*** Given information ***

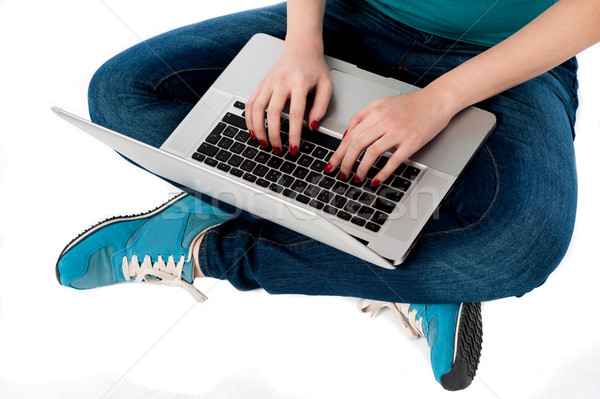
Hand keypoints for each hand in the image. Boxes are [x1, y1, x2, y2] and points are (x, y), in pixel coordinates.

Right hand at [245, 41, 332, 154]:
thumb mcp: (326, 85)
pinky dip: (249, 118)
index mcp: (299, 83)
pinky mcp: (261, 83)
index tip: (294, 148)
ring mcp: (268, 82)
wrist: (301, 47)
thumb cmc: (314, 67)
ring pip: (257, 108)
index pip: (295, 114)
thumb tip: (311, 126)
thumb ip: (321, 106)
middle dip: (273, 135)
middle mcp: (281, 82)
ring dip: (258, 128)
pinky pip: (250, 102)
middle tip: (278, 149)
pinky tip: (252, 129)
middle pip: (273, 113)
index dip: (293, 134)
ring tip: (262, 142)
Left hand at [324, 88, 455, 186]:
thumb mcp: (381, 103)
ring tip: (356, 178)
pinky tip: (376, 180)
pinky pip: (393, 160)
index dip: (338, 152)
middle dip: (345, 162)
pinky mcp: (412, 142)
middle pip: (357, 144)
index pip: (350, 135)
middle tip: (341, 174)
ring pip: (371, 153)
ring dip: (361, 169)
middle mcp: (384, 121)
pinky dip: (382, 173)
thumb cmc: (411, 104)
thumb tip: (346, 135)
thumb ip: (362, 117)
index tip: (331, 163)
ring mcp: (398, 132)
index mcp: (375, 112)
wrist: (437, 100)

*** End of Given information ***
*** Given information ***

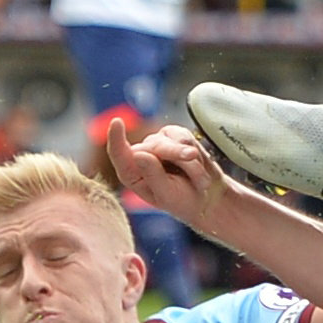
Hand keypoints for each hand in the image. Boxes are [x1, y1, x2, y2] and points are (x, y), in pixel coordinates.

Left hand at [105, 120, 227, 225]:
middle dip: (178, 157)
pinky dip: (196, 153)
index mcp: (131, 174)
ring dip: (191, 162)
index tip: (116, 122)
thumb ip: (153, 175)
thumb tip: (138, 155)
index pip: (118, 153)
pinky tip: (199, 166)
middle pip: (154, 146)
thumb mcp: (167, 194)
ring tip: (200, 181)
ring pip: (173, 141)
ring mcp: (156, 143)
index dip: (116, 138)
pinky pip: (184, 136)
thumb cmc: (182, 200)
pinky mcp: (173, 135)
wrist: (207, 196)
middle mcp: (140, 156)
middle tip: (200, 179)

*** End of Given information ***
*** Given information ***

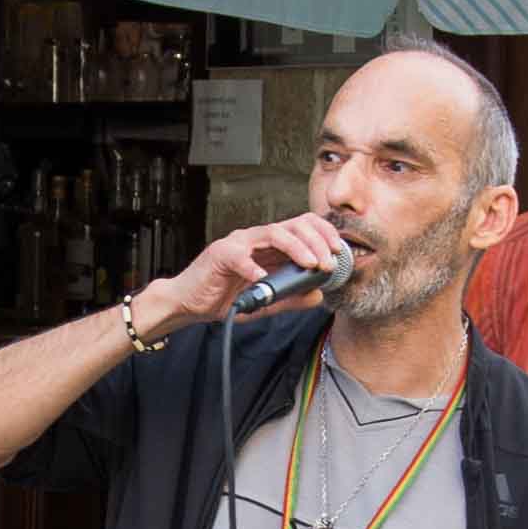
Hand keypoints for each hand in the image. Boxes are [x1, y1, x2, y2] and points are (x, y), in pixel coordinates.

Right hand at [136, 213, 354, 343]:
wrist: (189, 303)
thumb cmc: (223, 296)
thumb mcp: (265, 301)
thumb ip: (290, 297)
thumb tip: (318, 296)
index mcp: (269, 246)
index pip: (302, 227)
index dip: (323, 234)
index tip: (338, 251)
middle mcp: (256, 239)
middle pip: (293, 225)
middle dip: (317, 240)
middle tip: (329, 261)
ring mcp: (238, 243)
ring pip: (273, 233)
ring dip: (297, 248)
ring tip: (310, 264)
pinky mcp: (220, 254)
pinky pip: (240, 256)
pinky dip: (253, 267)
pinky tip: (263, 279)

*** End of Given information ***

* Problem *
Your answer should be the lines above, from the line containing "ring pip: (273, 233)" up to and including the line containing "pinky tip: (263, 279)", reproduced exactly and with nothing else.

* Written answer *
ring pip: (273, 233)
ring dip: (297, 248)
ring tip: (310, 264)
pinky mcp: (220, 254)
pinky pip: (240, 256)
pinky dip: (253, 267)
pinky tip: (263, 279)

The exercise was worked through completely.